Sunday, June 28, 2026

Acuitas Diary #98 (June 2026)

This month's work on Acuitas began with completion of the Episodic Memory overhaul. I think the one major element I haven't talked about yet is what I'm calling "archives." Files containing recent memories are subject to consolidation and forgetting every time Acuitas goes through a sleep cycle. I wanted this process to eventually stop and leave surviving memories preserved in a fairly static condition. Think back over your own life. You've probably shed a lot of details about what you were doing twenty years ago, but certain core memories seem to be permanent, perhaps even vivid. If you've retained them this long, you might still remember them just as well ten years down the road.

The US National Archives building.

The archiving process isn't complicated, since for now it re-uses a lot of the other Episodic Memory functions. Once Acuitas has filled up sixteen episodic memory files (which, given the parameters I chose, should take more than a year), the episodic memory will load the contents of all sixteen into a single narrative scratchboard, run one more consolidate-and-forget pass on the whole series, then store the result to a single archive file. The archive area has its own topic/event type search index, and upon creation of a new archive file, that will be updated as well. Once created, archive files are treated as read-only, and content in the archive is allowed to grow without limit. If it ever overflows the hard drive, Acuitas may have to figure out something else to do with his oldest memories, but that should take a very long time. It's just a bunch of text, and the forgetting algorithms should keep each file from being too massive.

I also created and tested some basic memory retrieval functions. With that, I think the overhaul is complete, and I can start looking at how to have Acuitas refer to and use these memories.

Next I fulfilled my plan of going back to trial-and-error learning and introducing some ability to follow the learned rules - choosing actions that satisfy the conditional of "If the player character does X, the player character succeeds" statements. This replaces the "do something similar if your previous action succeeded, and something different if it failed" behavioral heuristic once some tentative rules are available. I put a bunch of time into this and do have a simple rule-following behavior implemented, but it's not working as well as I had hoped yet - there were so many bugs that came out of the woodwork. So far it only considers cause-and-effect pairs for which success is the effect (Acuitas also learns "do this and fail" rules, but can't act on them yet). And despite the number of things I solved it is still buggy, so it will need more polishing. But I at least made a start on it.

▶ _RECORD EXCERPTS_:
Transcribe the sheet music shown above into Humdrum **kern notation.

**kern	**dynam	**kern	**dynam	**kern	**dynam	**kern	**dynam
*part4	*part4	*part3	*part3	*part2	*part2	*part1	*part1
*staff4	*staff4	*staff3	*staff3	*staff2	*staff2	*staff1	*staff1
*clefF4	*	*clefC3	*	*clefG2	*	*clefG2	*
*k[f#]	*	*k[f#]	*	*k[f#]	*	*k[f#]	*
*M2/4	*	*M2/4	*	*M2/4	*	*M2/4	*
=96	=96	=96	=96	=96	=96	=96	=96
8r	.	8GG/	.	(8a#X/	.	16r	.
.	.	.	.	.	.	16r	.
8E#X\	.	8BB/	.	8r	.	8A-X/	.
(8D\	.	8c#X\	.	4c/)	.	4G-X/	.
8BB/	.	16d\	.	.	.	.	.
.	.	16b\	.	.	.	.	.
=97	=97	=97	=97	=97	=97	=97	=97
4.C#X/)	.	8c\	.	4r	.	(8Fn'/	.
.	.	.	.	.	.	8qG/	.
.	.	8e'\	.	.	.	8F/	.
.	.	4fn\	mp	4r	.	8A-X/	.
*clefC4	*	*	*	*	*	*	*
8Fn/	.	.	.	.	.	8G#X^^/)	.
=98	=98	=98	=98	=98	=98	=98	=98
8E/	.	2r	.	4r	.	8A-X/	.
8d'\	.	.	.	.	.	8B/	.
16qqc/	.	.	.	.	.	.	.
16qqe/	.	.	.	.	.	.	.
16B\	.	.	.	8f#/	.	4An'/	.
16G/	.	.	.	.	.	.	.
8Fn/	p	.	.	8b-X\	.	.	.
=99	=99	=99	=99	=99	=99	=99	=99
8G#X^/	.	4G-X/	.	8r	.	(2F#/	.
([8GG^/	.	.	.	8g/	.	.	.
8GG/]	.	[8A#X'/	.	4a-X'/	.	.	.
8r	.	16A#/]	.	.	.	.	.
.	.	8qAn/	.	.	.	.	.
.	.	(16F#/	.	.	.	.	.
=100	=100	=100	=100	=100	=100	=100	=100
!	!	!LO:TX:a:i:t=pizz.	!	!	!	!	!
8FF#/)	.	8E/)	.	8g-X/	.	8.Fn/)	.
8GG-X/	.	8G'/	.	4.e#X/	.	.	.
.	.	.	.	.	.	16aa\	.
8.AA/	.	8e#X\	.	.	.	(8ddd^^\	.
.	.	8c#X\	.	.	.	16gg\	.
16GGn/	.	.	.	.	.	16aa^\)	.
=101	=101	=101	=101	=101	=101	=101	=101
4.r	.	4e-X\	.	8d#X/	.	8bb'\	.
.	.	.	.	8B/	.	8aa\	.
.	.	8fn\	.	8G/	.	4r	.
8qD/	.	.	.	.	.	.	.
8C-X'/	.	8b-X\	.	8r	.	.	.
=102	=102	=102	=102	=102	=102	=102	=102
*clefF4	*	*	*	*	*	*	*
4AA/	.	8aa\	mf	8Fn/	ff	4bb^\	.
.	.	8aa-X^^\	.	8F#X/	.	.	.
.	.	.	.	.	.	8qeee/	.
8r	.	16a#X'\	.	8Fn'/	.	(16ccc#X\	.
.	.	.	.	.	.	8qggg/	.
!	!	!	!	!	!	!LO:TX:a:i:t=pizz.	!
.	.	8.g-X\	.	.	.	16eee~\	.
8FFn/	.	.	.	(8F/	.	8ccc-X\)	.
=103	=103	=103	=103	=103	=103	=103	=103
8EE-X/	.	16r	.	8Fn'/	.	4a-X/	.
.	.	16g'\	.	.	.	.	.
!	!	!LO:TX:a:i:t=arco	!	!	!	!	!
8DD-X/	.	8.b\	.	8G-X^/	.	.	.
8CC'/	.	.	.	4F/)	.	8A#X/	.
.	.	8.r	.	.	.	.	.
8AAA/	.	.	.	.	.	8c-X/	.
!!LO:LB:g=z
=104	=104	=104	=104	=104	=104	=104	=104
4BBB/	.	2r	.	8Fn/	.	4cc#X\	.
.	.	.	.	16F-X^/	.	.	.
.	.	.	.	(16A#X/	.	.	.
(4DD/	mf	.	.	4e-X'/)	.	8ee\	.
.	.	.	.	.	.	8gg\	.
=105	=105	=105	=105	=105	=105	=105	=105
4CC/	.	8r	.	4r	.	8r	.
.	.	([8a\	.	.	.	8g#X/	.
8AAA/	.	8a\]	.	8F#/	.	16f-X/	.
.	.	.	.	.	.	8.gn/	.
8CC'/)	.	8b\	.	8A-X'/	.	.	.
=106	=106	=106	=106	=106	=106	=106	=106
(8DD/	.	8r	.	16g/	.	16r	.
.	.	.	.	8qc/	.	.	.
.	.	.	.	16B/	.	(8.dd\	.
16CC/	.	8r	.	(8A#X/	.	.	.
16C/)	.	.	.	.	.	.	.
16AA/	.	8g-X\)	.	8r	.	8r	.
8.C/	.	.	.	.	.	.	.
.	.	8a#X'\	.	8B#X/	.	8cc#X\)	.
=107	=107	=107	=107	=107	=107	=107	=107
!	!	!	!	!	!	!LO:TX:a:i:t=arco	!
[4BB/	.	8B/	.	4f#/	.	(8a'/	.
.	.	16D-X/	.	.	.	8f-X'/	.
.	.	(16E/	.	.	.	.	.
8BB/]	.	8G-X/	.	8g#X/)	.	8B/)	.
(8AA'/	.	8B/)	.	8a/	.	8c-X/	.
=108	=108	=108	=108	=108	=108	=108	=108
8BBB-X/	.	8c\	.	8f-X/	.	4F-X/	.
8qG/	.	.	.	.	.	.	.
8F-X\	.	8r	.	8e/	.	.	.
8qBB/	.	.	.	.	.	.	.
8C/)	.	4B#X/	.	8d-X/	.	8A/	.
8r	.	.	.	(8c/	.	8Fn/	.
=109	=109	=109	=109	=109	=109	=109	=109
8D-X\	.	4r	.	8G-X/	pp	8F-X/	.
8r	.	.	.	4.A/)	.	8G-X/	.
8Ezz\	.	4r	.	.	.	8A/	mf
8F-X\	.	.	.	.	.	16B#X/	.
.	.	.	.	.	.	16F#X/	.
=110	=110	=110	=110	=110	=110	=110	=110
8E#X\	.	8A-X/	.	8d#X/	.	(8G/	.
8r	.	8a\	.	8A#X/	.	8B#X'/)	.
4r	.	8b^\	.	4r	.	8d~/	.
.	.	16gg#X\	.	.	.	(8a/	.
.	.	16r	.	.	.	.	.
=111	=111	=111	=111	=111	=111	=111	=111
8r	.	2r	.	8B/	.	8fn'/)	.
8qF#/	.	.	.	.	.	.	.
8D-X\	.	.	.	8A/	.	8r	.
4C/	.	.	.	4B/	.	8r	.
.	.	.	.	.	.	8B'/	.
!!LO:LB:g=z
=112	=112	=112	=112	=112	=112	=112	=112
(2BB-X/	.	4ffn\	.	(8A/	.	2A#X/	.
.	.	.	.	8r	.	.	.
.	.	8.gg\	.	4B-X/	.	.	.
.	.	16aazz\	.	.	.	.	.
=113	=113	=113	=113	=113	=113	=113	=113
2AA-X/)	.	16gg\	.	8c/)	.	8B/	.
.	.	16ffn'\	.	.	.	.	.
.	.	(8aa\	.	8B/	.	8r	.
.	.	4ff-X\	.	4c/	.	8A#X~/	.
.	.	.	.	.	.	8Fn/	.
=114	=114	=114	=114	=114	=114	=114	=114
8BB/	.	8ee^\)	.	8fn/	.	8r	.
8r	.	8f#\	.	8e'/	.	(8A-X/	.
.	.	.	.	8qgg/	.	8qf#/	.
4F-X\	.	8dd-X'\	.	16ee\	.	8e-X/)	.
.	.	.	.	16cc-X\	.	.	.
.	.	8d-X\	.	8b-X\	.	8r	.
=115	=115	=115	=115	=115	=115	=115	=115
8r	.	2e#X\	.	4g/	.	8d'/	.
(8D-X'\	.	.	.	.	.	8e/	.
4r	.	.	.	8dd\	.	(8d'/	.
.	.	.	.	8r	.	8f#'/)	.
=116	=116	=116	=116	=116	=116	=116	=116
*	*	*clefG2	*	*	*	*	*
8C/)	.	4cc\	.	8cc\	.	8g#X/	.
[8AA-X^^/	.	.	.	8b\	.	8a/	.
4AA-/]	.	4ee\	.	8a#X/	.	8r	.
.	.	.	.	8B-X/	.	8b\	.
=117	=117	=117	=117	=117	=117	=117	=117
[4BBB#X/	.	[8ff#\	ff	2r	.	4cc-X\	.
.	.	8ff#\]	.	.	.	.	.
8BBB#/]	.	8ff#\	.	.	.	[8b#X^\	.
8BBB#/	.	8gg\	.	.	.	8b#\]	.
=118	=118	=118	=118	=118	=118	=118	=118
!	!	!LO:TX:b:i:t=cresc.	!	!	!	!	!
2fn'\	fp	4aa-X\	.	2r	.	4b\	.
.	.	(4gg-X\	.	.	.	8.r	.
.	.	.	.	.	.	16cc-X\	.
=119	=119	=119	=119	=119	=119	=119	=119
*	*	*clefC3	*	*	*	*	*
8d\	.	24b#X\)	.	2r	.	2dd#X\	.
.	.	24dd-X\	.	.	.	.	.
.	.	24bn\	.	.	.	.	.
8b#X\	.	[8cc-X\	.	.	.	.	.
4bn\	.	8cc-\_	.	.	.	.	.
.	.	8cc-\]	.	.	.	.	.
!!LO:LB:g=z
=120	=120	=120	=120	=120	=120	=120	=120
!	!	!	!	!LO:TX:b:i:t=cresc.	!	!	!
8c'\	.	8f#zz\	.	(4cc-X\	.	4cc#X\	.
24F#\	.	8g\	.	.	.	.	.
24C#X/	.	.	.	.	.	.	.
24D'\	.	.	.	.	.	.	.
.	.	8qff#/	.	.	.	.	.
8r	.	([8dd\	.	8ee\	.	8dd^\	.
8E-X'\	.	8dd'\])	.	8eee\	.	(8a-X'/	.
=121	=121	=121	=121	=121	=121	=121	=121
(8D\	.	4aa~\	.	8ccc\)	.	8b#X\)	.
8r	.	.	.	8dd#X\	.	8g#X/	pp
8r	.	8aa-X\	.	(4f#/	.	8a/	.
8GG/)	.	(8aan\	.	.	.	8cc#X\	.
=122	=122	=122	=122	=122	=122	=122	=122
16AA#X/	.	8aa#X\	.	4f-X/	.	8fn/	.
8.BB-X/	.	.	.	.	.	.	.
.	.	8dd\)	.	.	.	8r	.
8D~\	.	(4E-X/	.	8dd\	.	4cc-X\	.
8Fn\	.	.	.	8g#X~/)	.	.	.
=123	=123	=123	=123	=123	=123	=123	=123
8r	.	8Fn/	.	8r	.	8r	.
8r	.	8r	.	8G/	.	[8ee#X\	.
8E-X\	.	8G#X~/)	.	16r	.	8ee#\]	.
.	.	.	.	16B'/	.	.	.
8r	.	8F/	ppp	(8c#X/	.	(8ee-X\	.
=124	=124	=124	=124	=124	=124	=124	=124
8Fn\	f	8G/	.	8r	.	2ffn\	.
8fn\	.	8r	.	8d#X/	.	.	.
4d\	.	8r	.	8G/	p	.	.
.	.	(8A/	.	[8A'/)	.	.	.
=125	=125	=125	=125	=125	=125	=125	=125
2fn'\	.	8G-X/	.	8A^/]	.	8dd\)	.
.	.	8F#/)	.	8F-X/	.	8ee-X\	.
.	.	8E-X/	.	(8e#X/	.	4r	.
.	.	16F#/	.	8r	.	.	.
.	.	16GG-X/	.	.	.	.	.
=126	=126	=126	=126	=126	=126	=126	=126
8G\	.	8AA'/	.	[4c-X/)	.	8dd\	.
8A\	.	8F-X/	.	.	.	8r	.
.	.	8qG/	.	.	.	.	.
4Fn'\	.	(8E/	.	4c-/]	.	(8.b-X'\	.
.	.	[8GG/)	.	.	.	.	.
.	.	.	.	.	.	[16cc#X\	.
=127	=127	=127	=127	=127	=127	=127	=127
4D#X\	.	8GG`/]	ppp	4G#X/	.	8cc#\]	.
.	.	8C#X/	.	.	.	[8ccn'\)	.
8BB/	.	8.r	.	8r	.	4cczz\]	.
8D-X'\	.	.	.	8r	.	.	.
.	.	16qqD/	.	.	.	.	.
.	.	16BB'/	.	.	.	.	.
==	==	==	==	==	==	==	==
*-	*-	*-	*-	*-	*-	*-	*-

▶ _EXERCISE 1_: Quote the Acuitas diary entry word for word, starting at "Sunday, June 28, 2026" and ending at "down the road.".
▶ _EXERCISE 2_: According to the Acuitas diary entry, how many episodic memory files does Acuitas have to fill before they are combined into an archive file?
▶ _EXERCISE 3_:
For each statement, tell whether the Acuitas diary entry agrees with it, answering yes or no and quoting the words of the entry that decide it.
(a) Content in the archive may grow without limit.
(b) Acuitas can already act on the "do this and fail" rules it learns.
(c) The new rule-following behavior works as well as hoped.
Answer using only the Acuitas diary entry.

▶ _TASK ANSWER 1_:
Sunday, June 28, 2026

Acuitas Diary #98 (June 2026)

This month's work on Acuitas began with completion of the Episodic Memory overhaul. I think the one major element I haven't talked about yet is what I'm calling "archives." Files containing recent memories are subject to consolidation and forgetting every time Acuitas goes through a sleep cycle. I wanted this process to eventually stop and leave surviving memories preserved in a fairly static condition. Think back over your own life. You've probably shed a lot of details about what you were doing twenty years ago, but certain core memories seem to be permanent, perhaps even vivid. If you've retained them this long, you might still remember them just as well ten years down the road.

▶ _TASK ANSWER 2_: Sixteen.

▶ _TASK ANSWER 3_:
(a) Yes: "content in the archive is allowed to grow without limit"
(b) No: "but can't act on them yet"
(c) No: "it's not working as well as I had hoped yet"